Please give a hint - how do they know the names of the locks?
Do I initialize something prior to starting those processes and by that I
create lock’s names to use in readers and writers?
Tony.
This is what I see in rwlock.c:
int
init_rwlock(rwlock_t *p)
{
INITLOCK(p);
sem_init(&p->readwait, 0, 0);
sem_init(&p->writewait, 0, 0);
p->nreaders = p->nwriters = 0;
p->waitinreaders = p->waitinwriters = 0;
return 0;
}
The sem_init()'s second parameter is “int pshared”, if it is non-zero -
the semaphore is shared between the processes in the shared memory.
What if “int pshared” is zero as in the above “init_rwlock()” definition?
Does this mean I can not share theese semaphores in the shared memory?
May I edit the “init_rwlock()” definition so that “sem_init(&p->readwait,
1, 0); sem_init(&p->writewait, 1, 0);”, will it allow me to share the
semaphore structure?
I plan (now) to have the initializing prosess that will create the shared
memory and the semaphores there. This process is supposed to live forever.
All readers and writers would search the shared memory for the
semaphores…
Will it work for me?
Tony.
What frightens me is:
int
read_lock(volatile rwlock_t *l)
{
LOCK(l);
if (l->nwriters || l->waitingreaders || l->waitingwriters){
UNLOCK(l);
sem_wait(&l->readwait);
return 0;
}
l->nreaders++;
UNLOCK(l);
return 0;
}
If I were the first and only reader trying to read_lock() while there are
writers in progress, I will never increment “nreaders”.
The first thing I do after I read what I wanted (when I get my turn) - is
“read_unlock()”.
int
read_unlock(volatile rwlock_t *rw)
{
LOCK(rw);
rw->nreaders–;
if (rw->waitingwriters && rw->nreaders == 0) {
rw->nwriters = 1;
rw->waitingwriters–;
UNLOCK(rw);
sem_post(&rw->writewait);
return 0;
}
UNLOCK(rw);
return 0;
}
And what scaring me is: I’ll immediatelly decrement the variable that I
did not increment previously (“nreaders”)!
Please comment…
Tony.
It’s getting scarier…
I got hold of yet another version of sync.tar.gz.
The unified diff between the two packages is:
diff -ru v1/rwlock.c v2/rwlock.c
— v1/rwlock.c 1997-07-30 21:41:14.000000000 +0400
+++ v2/rwlock.c 1997-07-30 21:42:27.000000000 +0400
@@ -17,7 +17,7 @@
read_lock(volatile rwlock_t *l)
{
LOCK(l);
The code simplification was devised in less than two minutes…
However, the “decrementation of the previously non-incremented variable”
remains in place.
I’m drawing a flow-chart in attempt to understand all this matter.

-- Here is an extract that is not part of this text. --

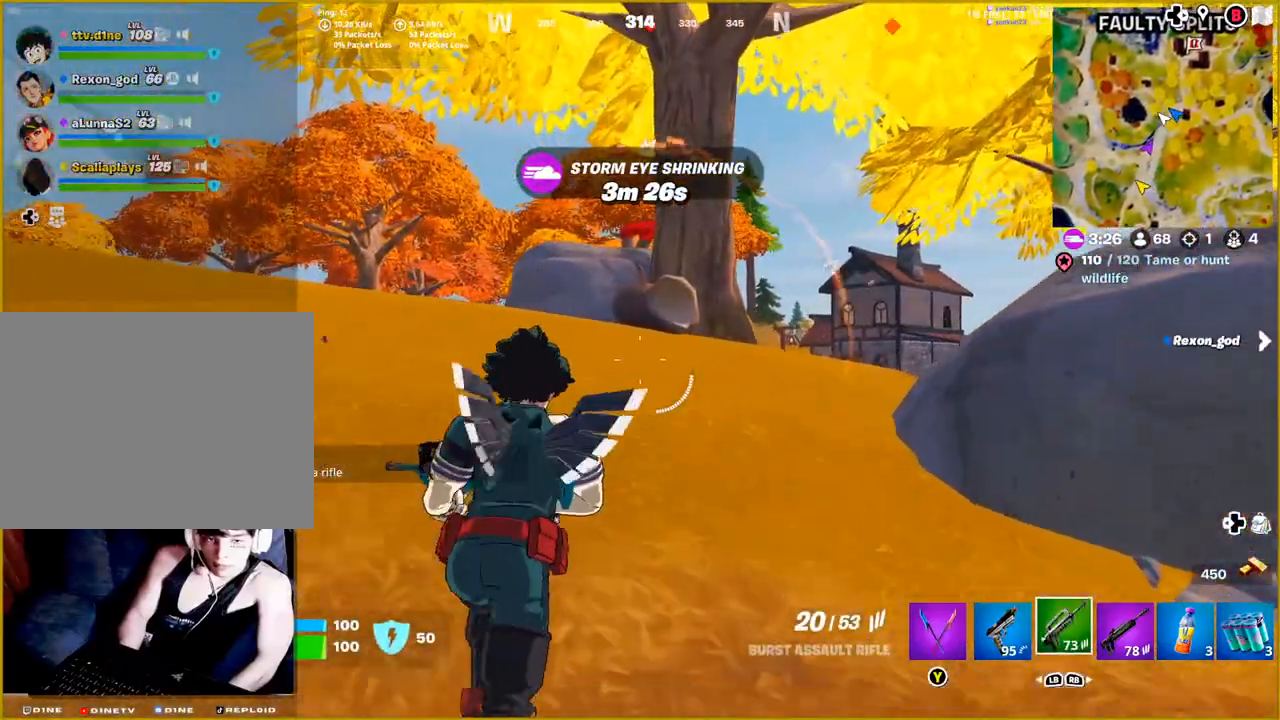
{"buttons": [], "left_stick": "up-right", "right_stick": "right", "events": [[200, "left_stick", "up-right"], [333, "right_stick", "right"]]}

May be I’m on the completely wrong path with using theese semaphores. They
were devised (I’m told) for threading in QNX4, which I do not use.
I need to arbitrate access to the Fsys objects - the real files on the
filesystem. The readers and writers are different processes, not the
threads of one process.
What other means of queueing the file IO is available in QNX4?
Tony.
PS
I did manage to get it work with sync.tar.gz v1(1997-07-30
21:41:14.000000000 +0400), three readers and two writers behave as
expected seems so far.
Tony wrote:
May be I’m on the completely wrong path with using theese semaphores.
They were devised (I’m told) for threading in QNX4, which I do not use.
I need to arbitrate access to the Fsys objects - the real files on the
filesystem. The readers and writers are different processes, not the
threads of one process.
What other means of queueing the file IO is available in QNX4?
Fsys supports the advisory locking model; refer fcntl() and F_SETLK and
F_SETLKW. F_RDLCK are reader locks (many readers) and F_WRLCK are
writers (single). Note the way advisory locks work is that it is up
to the application to first obtain the appropriate lock on the relevant
region of the file (using fcntl, which will error or block as needed),
then do the read() or write() call (Fsys will not error these if there
is a locking conflict), and then F_UNLCK to release the locked range.
This is all documented in the QNX4/WatcomC Library Reference book …